Saved entries:
------

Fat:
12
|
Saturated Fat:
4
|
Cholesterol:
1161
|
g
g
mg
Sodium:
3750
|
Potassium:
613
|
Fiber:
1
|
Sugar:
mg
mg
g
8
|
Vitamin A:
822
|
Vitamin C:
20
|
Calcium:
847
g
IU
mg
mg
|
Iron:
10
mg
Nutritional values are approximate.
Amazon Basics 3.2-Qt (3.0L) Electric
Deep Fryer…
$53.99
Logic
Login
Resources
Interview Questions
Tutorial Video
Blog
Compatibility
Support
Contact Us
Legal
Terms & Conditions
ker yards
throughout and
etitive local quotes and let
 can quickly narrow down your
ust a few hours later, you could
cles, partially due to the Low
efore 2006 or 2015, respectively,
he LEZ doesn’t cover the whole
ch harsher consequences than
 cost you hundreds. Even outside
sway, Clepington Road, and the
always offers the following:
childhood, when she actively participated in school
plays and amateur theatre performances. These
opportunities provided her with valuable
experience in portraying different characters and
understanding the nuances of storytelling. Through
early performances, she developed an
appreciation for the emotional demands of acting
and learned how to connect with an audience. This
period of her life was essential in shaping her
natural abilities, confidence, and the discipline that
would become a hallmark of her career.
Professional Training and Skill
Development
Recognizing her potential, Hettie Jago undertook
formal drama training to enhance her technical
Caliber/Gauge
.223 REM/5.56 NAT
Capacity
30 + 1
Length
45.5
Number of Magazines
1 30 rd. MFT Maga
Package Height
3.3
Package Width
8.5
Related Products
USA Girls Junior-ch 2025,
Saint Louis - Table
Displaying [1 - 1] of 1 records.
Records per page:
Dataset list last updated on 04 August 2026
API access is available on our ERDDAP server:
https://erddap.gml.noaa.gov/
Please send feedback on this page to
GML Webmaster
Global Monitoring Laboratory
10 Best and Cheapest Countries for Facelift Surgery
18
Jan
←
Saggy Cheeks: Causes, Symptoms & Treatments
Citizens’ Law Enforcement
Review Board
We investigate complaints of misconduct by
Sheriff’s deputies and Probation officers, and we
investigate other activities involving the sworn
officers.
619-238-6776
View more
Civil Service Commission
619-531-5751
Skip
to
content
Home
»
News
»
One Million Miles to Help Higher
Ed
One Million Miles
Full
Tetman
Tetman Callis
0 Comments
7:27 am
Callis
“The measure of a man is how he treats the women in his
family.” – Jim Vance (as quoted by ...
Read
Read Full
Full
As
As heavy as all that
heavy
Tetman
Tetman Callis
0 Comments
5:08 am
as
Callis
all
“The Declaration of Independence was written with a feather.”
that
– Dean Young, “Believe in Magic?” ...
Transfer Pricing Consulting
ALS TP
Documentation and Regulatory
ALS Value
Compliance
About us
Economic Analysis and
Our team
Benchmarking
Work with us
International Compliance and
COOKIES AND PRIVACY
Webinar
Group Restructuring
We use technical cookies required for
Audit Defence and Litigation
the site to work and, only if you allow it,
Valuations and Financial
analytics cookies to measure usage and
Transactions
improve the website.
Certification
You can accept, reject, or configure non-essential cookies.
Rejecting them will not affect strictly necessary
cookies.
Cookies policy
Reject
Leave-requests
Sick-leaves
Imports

------

__Activity__. The answer must consist of the lines from the one with "Transactions" through the final line of the entries above, exactly as they are, and nothing else.

__Solution for this exercise__.
Transactions
improve the website.
Certification
You can accept, reject, or configure non-essential cookies.
Rejecting them will not affect strictly necessary
cookies.
Cookies policy
Reject
Leave-requests
Sick-leaves
Imports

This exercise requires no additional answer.